As I rented a club and a basket of balls, I hoped that by playing the part my father had always wanted, I might finally shake free some hidden truth about him—us—that before, I could not seem to reach. Hand-painted signs marked the wide, green field in fifty-meter increments, halting at 250, where an enormous net hung, cinching the greater distance. On my way to an empty stall, I passed a Korean girl about the age I’d been when I received my first set of clubs. Her mother stood in the stall beside her, expertly smacking ball after ball in confident rhythm. The girl’s tiny clubs, which resembled her mother’s in a matching canvas bag, sat idle, nearby. She preferred playing with the golf balls instead, arranging them into a lovely, purposeless pattern along an Astroturf mat.
I nearly gave up to join her after my first fruitless hour. Little had changed since my last visit to the driving range. I still couldn’t seem to hit any balls, more often hurtling my preferred target, the tee, into clumsy flight. Half dispirited, half rankled, I stopped—until the image of my father returned, of his hushed trance in our living room, the way he wiggled his hips, adjusted his feet, marked his swing. I followed through in that spirit, in his image, and finally struck the ball.
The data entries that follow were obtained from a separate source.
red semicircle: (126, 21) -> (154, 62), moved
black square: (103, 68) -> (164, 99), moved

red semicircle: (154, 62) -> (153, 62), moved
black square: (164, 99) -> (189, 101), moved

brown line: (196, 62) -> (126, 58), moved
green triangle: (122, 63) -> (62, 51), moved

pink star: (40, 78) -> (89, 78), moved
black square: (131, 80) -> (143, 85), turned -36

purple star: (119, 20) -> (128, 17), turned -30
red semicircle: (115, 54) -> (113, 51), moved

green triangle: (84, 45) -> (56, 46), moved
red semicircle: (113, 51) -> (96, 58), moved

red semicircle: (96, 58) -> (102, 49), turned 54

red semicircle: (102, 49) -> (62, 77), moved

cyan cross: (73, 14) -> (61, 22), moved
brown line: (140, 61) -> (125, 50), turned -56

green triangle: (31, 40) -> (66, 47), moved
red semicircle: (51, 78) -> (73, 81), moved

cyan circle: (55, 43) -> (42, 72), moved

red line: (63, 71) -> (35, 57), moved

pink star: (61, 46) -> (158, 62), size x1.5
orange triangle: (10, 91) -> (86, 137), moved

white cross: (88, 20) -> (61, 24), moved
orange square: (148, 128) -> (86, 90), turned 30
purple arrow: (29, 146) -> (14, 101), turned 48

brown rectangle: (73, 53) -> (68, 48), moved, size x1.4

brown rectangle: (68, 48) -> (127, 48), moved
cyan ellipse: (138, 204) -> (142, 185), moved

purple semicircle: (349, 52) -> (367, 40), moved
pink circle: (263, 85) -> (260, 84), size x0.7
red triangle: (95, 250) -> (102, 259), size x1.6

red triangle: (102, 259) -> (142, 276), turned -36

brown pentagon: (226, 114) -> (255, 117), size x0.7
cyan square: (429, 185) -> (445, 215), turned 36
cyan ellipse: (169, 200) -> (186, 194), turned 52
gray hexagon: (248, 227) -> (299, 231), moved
It flew, again and again. The basket of balls thinned. There were no icicles in my hair, but my body shivered as I sent the last ball sailing, and watched it disappear into the night.
*
The timbre of my father’s laugh might be fading, but I have since learned a few new facts to replenish what remains of him in my memory. Before becoming a mechanic, he worked as a pizzaiolo, a jeweler’s middleman, a swap meet suitcase merchant; he’d hawked Italian gold chains, traded commodities on the Pacific Stock Exchange, and, despite a complete lack of professional black belt training, taught classes in his own Tae Kwon Do studio. He’d spent his whole life trying to land the perfect shot, somewhere along that fairway, to escape his streak in the rough.
I think this is why he preferred the driving range to any actual game of golf. There, he could hit as many balls as he wanted with no need to consider where they landed. Every basket contained fresh chances, new starts. It must have been satisfying, sending each effort far into the open green world, never looking back. Perhaps this makes him a consummate optimist. Maybe he’d once hoped I could learn the game he loved, and somehow that could repair us. Or perhaps, still hopeful, he thinks of me, too—if only for that one day when I might reach across our great distance and knock again, to find the room he sits in no longer empty.